The BOE in fact opted to keep rates on hold, though gave a clear signal of their intention to ease in August. Citing weakened economic activity, sharp downturns in household and business confidence and delayed investment and hiring decisions, the BOE felt it prudent to allow for further data to come in before conducting “detailed analysis” of all options at their August meeting. Voting changed from 9 – 0 to 8 – 1 with well-known dove Gertjan Vlieghe voting for a cut. Market reacted aggressively to the news as the rate swap market was pricing more than an 70% chance of a cut. However initial gains against the US Dollar were quickly reversed as focus now shifts to speculation regarding the scale and means of easing to come in August.

Whilst markets were somewhat surprised by the bank’s decision to remain on hold at this point, the move is consistent with the bank’s earlier guidance that it would conduct an initial assessment in July before conducting a fuller assessment in August. The subsequent bounce in GBP may prove to be short lived as traders begin to position ahead of the August MPC meeting.

Overview

USD The Fed’s Lockhart took to the wires commenting that he feels two rate hikes are still possible this year, extending Hawkish sentiments in the wake of the bumper June employment reports. On the data front we saw a mixed deck with a  big jump in Retail Sales over June,which printed 0.6% vs 0.1% expected, followed by a small beat in Core CPI over the same period and a small miss on headline CPI. Finally, University of Michigan confidence printed well beneath expectations at 89.5 vs 93. 5.

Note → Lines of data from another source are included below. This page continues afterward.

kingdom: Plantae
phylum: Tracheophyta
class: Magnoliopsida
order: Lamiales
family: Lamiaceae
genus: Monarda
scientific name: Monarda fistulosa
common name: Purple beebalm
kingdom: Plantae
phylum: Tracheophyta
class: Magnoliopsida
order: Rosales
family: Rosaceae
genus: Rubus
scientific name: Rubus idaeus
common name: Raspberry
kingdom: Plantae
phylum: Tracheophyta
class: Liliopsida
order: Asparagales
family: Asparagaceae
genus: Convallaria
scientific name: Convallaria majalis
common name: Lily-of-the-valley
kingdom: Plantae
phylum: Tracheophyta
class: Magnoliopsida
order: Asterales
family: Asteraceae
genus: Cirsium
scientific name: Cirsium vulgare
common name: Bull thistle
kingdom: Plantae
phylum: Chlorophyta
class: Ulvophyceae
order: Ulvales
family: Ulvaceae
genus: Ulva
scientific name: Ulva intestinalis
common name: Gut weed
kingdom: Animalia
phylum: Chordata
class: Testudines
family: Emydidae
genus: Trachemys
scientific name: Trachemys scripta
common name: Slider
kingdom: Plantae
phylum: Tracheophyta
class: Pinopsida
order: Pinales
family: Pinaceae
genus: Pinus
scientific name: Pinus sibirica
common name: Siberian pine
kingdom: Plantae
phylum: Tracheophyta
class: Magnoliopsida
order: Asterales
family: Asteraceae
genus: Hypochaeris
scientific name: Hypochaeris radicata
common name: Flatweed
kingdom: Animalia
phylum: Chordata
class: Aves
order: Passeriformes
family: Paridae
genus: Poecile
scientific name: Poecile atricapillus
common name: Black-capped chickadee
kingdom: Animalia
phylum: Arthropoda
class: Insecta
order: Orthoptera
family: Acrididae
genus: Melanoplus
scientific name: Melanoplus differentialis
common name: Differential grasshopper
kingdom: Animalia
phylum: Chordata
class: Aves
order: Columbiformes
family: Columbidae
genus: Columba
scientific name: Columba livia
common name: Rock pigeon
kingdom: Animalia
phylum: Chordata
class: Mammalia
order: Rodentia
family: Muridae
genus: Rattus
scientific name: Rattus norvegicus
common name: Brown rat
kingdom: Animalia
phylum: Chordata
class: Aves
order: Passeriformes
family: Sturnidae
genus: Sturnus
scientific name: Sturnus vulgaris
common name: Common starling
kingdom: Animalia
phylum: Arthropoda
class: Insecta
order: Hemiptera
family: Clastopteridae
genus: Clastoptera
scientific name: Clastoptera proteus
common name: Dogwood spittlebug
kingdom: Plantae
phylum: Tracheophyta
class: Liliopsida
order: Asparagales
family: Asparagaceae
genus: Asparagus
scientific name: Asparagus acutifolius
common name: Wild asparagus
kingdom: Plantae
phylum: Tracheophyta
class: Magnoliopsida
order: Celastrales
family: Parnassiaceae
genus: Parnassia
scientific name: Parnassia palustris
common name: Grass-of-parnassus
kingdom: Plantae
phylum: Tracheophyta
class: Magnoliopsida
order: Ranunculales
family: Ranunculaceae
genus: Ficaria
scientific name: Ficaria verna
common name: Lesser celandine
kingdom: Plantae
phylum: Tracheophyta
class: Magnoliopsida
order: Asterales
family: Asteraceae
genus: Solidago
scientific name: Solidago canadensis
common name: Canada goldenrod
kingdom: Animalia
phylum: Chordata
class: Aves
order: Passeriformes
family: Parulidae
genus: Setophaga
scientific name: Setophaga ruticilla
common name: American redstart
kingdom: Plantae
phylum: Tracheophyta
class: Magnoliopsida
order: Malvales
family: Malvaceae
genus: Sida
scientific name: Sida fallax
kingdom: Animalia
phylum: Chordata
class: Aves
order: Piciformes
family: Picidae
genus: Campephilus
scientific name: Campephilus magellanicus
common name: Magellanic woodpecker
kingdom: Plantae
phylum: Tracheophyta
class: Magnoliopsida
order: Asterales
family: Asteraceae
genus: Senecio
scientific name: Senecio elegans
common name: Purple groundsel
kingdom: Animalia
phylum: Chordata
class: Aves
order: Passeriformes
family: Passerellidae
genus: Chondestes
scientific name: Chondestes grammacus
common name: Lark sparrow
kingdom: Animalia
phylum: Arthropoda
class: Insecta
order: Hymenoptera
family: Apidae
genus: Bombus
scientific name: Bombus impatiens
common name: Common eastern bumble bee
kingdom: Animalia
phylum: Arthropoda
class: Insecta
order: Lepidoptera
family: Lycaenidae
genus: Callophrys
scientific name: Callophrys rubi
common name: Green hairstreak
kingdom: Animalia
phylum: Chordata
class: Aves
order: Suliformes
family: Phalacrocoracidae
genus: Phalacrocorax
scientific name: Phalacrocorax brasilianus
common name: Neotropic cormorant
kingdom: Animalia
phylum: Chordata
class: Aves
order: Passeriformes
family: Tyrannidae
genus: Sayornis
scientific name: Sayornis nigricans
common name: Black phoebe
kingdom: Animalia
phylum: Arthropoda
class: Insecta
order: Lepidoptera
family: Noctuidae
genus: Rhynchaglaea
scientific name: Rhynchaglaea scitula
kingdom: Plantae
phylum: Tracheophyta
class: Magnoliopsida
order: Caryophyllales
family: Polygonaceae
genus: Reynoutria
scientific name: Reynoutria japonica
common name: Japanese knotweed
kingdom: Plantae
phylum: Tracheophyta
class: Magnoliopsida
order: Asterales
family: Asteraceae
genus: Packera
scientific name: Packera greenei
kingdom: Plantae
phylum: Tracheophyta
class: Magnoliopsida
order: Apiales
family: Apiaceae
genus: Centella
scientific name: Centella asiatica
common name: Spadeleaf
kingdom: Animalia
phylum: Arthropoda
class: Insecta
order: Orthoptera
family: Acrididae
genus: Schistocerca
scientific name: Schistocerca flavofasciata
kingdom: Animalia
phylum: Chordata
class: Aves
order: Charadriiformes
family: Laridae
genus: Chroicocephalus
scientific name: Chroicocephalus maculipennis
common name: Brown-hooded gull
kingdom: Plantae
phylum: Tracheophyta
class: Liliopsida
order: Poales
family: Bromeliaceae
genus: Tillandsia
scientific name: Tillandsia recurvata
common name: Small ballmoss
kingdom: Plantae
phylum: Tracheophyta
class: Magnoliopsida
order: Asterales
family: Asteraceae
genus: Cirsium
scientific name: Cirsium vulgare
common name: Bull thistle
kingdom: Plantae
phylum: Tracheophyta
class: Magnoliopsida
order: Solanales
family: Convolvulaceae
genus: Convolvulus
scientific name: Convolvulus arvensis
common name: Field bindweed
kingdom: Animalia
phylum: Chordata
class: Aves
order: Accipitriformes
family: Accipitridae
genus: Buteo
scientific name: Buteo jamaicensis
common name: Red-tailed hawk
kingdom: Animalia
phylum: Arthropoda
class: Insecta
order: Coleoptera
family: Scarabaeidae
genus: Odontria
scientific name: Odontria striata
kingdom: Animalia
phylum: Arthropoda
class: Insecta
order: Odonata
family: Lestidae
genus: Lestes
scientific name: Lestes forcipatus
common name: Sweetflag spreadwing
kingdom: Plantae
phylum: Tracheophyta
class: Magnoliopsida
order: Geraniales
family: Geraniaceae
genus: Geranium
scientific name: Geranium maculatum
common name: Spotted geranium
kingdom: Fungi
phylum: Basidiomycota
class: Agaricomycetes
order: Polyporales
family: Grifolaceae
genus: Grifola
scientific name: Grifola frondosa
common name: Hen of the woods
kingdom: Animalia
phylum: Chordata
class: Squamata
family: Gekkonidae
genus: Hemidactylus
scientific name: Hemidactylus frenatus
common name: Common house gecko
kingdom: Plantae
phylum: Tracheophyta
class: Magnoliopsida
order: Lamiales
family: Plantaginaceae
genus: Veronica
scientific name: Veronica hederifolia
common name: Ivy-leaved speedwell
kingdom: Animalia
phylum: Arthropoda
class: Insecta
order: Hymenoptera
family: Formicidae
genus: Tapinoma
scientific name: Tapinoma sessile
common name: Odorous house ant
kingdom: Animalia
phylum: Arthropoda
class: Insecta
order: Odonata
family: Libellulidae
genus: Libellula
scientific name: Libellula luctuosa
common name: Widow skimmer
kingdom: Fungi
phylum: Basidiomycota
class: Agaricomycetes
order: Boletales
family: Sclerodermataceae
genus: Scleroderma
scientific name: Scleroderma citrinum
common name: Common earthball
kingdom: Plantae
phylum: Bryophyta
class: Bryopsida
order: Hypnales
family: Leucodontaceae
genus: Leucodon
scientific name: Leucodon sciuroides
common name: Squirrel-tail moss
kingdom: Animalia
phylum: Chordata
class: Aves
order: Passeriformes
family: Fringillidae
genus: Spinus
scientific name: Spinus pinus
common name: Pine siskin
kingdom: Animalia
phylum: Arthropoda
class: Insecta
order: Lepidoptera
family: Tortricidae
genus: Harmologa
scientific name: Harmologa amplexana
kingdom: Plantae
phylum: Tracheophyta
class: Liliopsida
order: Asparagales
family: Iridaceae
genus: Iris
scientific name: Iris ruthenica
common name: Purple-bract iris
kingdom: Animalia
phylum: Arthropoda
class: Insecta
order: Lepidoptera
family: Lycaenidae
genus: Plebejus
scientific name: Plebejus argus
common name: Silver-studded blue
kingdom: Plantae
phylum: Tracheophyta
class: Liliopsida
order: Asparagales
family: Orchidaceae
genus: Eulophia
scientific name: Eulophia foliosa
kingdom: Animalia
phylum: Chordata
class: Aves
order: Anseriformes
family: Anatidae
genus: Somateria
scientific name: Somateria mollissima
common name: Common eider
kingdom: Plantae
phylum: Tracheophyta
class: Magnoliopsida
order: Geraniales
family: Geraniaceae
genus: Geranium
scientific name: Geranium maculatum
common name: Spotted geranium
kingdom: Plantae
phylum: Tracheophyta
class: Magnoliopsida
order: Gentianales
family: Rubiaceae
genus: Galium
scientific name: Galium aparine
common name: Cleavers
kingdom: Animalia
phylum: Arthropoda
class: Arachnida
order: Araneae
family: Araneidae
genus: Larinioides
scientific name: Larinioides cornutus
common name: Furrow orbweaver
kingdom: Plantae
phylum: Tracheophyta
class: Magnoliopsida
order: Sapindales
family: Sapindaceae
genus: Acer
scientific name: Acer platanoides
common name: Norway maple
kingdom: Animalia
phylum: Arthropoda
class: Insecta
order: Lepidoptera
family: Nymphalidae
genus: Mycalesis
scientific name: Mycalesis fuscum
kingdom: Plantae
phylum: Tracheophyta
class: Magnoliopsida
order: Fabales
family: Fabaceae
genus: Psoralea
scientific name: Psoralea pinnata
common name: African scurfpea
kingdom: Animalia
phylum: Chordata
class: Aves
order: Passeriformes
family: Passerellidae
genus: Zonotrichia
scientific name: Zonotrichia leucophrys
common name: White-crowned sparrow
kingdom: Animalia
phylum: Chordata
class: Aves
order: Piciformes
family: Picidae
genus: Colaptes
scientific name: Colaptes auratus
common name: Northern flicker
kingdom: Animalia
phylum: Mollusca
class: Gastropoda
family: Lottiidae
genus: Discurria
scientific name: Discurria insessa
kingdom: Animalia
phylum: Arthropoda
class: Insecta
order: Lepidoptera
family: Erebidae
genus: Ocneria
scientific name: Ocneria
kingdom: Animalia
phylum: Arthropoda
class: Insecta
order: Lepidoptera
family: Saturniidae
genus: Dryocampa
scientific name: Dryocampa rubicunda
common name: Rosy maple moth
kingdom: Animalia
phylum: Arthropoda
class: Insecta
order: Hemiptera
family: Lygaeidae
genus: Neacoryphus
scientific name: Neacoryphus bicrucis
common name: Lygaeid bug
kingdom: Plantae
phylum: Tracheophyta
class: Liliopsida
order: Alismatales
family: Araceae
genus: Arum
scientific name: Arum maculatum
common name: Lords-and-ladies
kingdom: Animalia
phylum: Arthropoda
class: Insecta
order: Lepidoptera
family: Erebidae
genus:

GBP Sterling soared over the week as profit taking emerged amidst thin liquidity with moves then deriving further support from the July BOE meeting which saw the bank opting to keep rates on hold. The bank did however give a firm signal of their intent to easy policy in August at which point they will conduct a “detailed analysis” of all available policy options.  Economic activity was cited as having weakened in the wake of Brexit and expected to weaken further though inflation was expected to rise as a result of the weakened GBP.

EUR A quiet data week for the Euro which moved mainly in response to the BOE decision. Expectations are growing ahead of the ECB meeting next week with market expecting the ECB to at least signal further easing with deflationary risk having increased in the wake of Brexit. Possible options to be considered are a further reduction of currently negative interest rates alongside an expansion of the bank’s QE program.

JPY The election of Japanese PM Abe to the Upper House has boosted market expectations for further easing. Shortly after his victory the returning PM announced that he has ordered further easing with full details of the stimulus package to be completed by the end of July. Market attention now shifts to the BOJ’s July 29th meeting with speculation rife as to the scale and method of easing. However, according to a key adviser to the PM Japan should not resort to “helicopter money,” which would see the central bank directly underwriting public debt because that could stoke runaway inflation

AUD Australia’s unemployment rate edged 0.1% higher to 5.8% in June, reflecting the surge in labour participation force (64.9% vs May: 64.8%). Job market remained solid with the total number of people gaining employment rising by 7900 last month, according to the Australian Bureau of Statistics. Chinese data this week added support to the Antipodean currency with Chinese GDP and Industrial Production both beating expectations, boosting risk sentiment.

CAD Bank of Canada decided to keep the policy rate unchanged at 0.5% as widely expected but cut its growth forecast for 2016. BoC stayed optimistic despite it cut the growth forecast. The Canadian 2016 GDP forecast was trimmed to 1.3% from 1.7%, saying that it expected a bounce back in the third quarter and beyond. The Canadian Dollar derived further support from the rally in risk assets across the week as higher Oil prices buoyed the currency which rose to a nine – day high against the US Dollar.